Aprovechando las seis horas de diferencia que existen entre la costa este de Estados Unidos y España, llamé por teléfono a mi hermano contándole mi descubrimiento y pidiéndole, que si estaba con él, que me lo pusiera. Esperé unos segundos y, tras el ruido del aparato cambiando de manos, escuché la voz de un hombre mayor, con un tono calmado, cauteloso, emocionado, como presintiendo que al fin algo que había hecho mella en su vida estaba a punto de cambiar, de arreglarse. No pude más que romper a llorar pidiéndole perdón, —papá, por favor, perdóname—, solamente podía pensar en el dolor que le había podido causar con mi comportamiento durante ni más ni menos que treinta años. El inicio de la conversación fue de lo más entrañable, podía escuchar en sus pausas, en sus silencios, las palabras no dichas, las que siempre quiso decir pero no encontró cómo o cuándo pronunciar por mi cerrazón. No sabía cómo pedirle disculpas, cómo podía regresar al pasado para otorgarle el derecho, que se merecía, a ser escuchado, a dar una explicación. Hablamos mucho tiempo. Cuando nos repusimos del inesperado reencuentro, me dijo que quería conocernos a mí y a la que en unos días sería mi esposa, que nos fuéramos de luna de miel a Nueva York y así lo hicimos. Justo veintitrés años antes de dejarnos para siempre, fue cuando conocí, abracé y besé de verdad a mi padre.

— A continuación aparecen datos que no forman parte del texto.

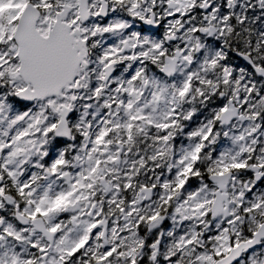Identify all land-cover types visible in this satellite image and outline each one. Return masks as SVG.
<instances>
[{
    "label": "snow or ice",
    "instance_id": "6c2138e0",
    "mask_svg": "<svg viewBox=\"0 0 264 264\" xmlns=\"http://www.w3.org/2000/svg\"><path fill=\"white\" fill-rule=\"evenodd\" d=\"M0 264H264V0H0Z\"/></svg>",
    "mask_w": 264,
    "mask_h": 264
}]
</instances>
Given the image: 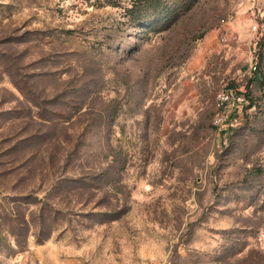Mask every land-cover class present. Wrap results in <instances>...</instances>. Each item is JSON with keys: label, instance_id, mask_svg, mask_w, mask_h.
I'll return each mask as SVG.
<instances>
[{"label": "rangeland", "instance_id": "rangeland-1", "mask_svg": "<svg viewBox=\"0 0 264 264\" xmlns=\"http://www.w3.org/2000/svg\"><path fill=\"white\" fill-rule=\"evenodd\" d=\"M133 1L0 0V264H264V0Z\"/></svg>", "mask_w": 264, "mask_h": 264}, {"label": "trees", "instance_id": "trees-1", "mask_svg": "<svg viewBox=\"0 0 264 264\" xmlns=\"http://www.w3.org/2000/svg\"><path fill=\"white\" fill-rule=\"evenodd\" d=\"M168 3L169 5L166 0H134L131 5V14L129 17L133 19L143 18L144 23H152L153 25L162 24L180 6L178 3L175 4L174 0H168ZM140 13L143 14L141 15ZM257 66L259 67V64Z\"/></svg>", "mask_w": 264, "mask_h": 264}, {"label": "built area", "instance_id": "built-area-1", "mask_svg": "<svg viewBox=\"0 0 264 264\" xmlns=\"http://www.w3.org/2000/svg\"><path fill=\"white\" fill-rule=\"evenodd\" d=\"M227 98V94L224 92V91H220L218 94H217V100H218V104H222L223 103V100Z\"/></svg>", "mask_w": 264, "mask_h": 264}]
</instances>
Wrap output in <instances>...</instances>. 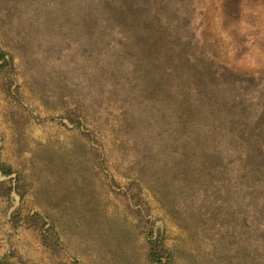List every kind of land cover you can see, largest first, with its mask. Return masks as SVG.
<instances>
[{"label":"rangeland","instance_id":"obj_1","mask_svg":"<svg viewBox=\"0 0 264 264\" xmlns=\"http://www.w3.org/2000/svg\"><path fill=\"white\" fill-rule=\"evenodd\" d=\"M30 2L0 0V49L13 63L0 71V163L12 170L0 174L11 189L0 193V264H155L147 258L151 229L174 249L173 264L239 263L233 252L240 242L264 262V166L230 195L220 173L234 179L240 168L225 148L211 177L195 183L171 174L169 156H180L179 144L166 121L173 123L177 106L168 113L156 98L137 106L122 96L121 74L98 76L102 58L118 54H107L116 39L99 38L83 21L82 0H56L67 18L55 8L47 22L34 18L41 3ZM168 4L184 8L189 53L259 78L250 93L264 95V0ZM135 57L119 50L118 71L139 89L150 74ZM15 210L37 213L43 224L12 227ZM49 226L54 250L41 243Z\"/></svg>","mask_w":264,"mask_h":264},{"label":"trees","instance_id":"obj_2","mask_svg":"<svg viewBox=\"0 0 264 264\" xmlns=\"http://www.w3.org/2000/svg\"><path fill=\"white\" fill-rule=\"evenodd\" d=\"M25 1L32 6L30 0ZM35 1L41 3L40 8L43 10L37 7L33 11L36 13L34 18L47 22L55 16L52 12L55 8L66 17L64 9L53 6L56 0H33ZM81 14L83 21L95 28L93 32L99 38L112 41L113 34L115 35L116 41L113 42L117 45H108L107 48L110 49L107 54H118L113 60L109 56L102 58L105 61L100 62V70L97 71L102 80L110 74H121L122 80L124 77L122 96L130 98L128 100H132L137 106L146 108L145 103L151 105L156 99L161 100L168 113L174 112L171 107L177 106L173 123L166 121L167 132H177L175 139L179 144L180 156H169L171 174L176 172V176L195 183L199 177H211L212 172L219 167L222 154H225L219 151L220 148H225L227 155L233 159L231 163L240 168L234 179H230L223 171L220 173L225 194L235 193L236 190L231 187L240 182L246 183L252 176L257 178L263 172L264 95L250 93L256 88L257 82L261 83L262 80L241 76L204 57L189 53L194 42L184 18V8L169 5L168 0H82ZM87 34L89 35L86 31L85 35ZM119 50L136 54L137 60H145L143 64L149 69L145 70L150 74V79H142L145 81L144 87L138 89L140 82H137L136 90L132 83H126L124 71H118V66L122 64V60H118ZM6 55L0 49V71L13 65L12 57ZM135 91L140 92L136 95ZM154 93H158V96L154 97ZM142 94L145 95L141 96ZM151 109L153 114L154 107ZM174 144L176 147L177 144ZM186 148L190 151L188 155L183 154ZM189 156L192 160H189ZM191 169H197V175L192 174L194 171ZM11 173L10 166L0 163L2 176ZM157 175L159 178V172ZM165 176L166 174L162 175V178ZM196 188L197 192L203 190L201 187ZM10 190V186L0 182V193L9 195ZM20 221L27 226L43 224L39 214L21 217L19 211L15 210L10 215L12 227H16ZM51 227L44 229L40 238L44 248L54 250L58 246V239ZM149 237L148 260L155 264H173L174 249L166 247L159 235L152 238V229ZM243 252L245 256H240ZM253 252L255 249L249 252L247 247L243 250L240 242L233 252L239 263L220 259V264H243L240 262L242 260L245 261L244 264H264L263 261L259 262ZM203 264L213 263L205 261Z\"/></svg>","mask_w":264,"mask_h":264}]
</instances>
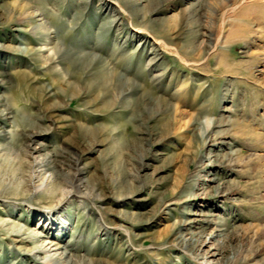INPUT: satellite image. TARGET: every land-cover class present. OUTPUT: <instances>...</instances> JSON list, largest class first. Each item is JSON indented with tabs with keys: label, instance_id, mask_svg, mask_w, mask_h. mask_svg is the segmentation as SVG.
Wrapping results in <instances>:
<instances>
[{
	"label": "rangeland",
	"instance_id": "obj_1",
	"mask_svg": "<svg viewBox=\"0 0 264 264\" xmlns=\"http://www.w3.org/2000/svg\"><path fill=\"white\" fill-rule=\"evenodd\" d=\"M3 111L0 219L82 264H264V0H0ZM24 237L0 264H36Z\"/></svg>",
	"mask_w": 264,
	"mask_h": 264
},
{
	"label": "bare ground",
	"instance_id": "obj_2",
	"mask_svg": "<svg viewBox=\"0 0 264 264\" xmlns=\"http://www.w3.org/2000/svg\"><path fill=\"white\" fill-rule=\"evenodd\" d=\"M15 4H17V3H15ZM17 6H18V8L16 11L17 14H16L15 18L17 19L18 23L23 24V25L27 24L26 26L28 27V29L35 32V33H37V31H38L37 29H43L45 32L42 35H43V37L45 36L44 41L47 42L46 45L41 46L40 48H37V49H31V48L24 49V54H26L29 57L39 56V58H40V56L42 57V55L45 53H48L49 55L53 54L54 48L49 47V44H51L52 36L50 37V35H49L50 32L47 29L48 27L45 26V23L41 19V15L39 13H36L33 11H26L24 9V5H22V4H19ZM14 14H15V11L11 12L10 15L9 14L7 15L9 17V18L8 17L7 18L9 20H13L14 16H15ZM38 33H40V32H38ZM210 36H211L210 32L208 35H204V37L209 39V40L211 39ZM213 47H214V45H213ZM53 91L54 90H52L51 88L47 89L46 92L49 95V97L54 96ZM4 113H5L4 111L0 113L1 118H2V116L5 117L4 115H6V114H4ZM40 149L34 148L33 151L35 153H37L38 150H40ZM34 168H35V170H37V172H39V175L41 176V180L38 181V184L36 183V188L41 189L44 187H48L50 185H52L53 188H56V189L62 188L60 186V183H59V180L57 177V173L54 174V170H53L54 168L51 166V164L48 163L47 160L46 161L43 159L42 160H36L34 162ZM84 174H86L85 170L77 169L75 174H73L72 178L68 181V184L70 185V189H71L67 192L68 197H70L71 195H77L79 197H85L88 195L87 194L88 193L87 192V184H86L85 180L83 179ZM0 226L3 229L7 230L8 232L17 234L19 236L20 235H26V237L21 238L20 242H22V243L27 242V243H31L33 245L32 248H29L28 253H29V257L34 259L36 264H82L83 263L81 260L78 259V257L72 256L70 254V251L68 249L69 248L68 243H65L62 245V243H60L58 240H55L56 238H54V237L42 239V234L40 232H38V231L33 232V231L28 230V229H24L22 226L10 221V219H6V218L0 219ZM9 240H10V238H9ZM20 242H19V244H20Z\"/></svg>",
	"mask_w": 264,
	"mask_h": 264
}]
</instances>
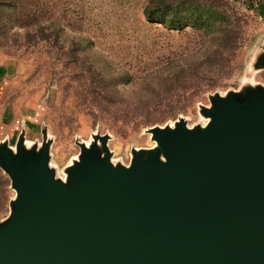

Ahora, en la madrugada del 29 de marzo, esos recuerdos eran mi refugio y mi condena. Sabía que mi padre había sido un hombre extraordinario, alguien que había luchado con valentía en medio de circunstancias difíciles. Aunque nuestra relación no fue perfecta, esos momentos de conexión tardía, los siguientes viajes para estar con él, se habían convertido en uno de los mayores tesoros de mi vida.
La lluvia seguía cayendo sin tregua, como si el cielo llorara su partida junto a mí. Mientras las primeras luces del alba comenzaban a filtrarse por la ventana, una promesa se formó en mi corazón: honrar su memoria, su lucha, y el amor que finalmente logré entender demasiado tarde. Aquí quedan estas palabras para ti, papá, por todas las que no tuve oportunidad de decirte y que ya no podrán ser pronunciadas.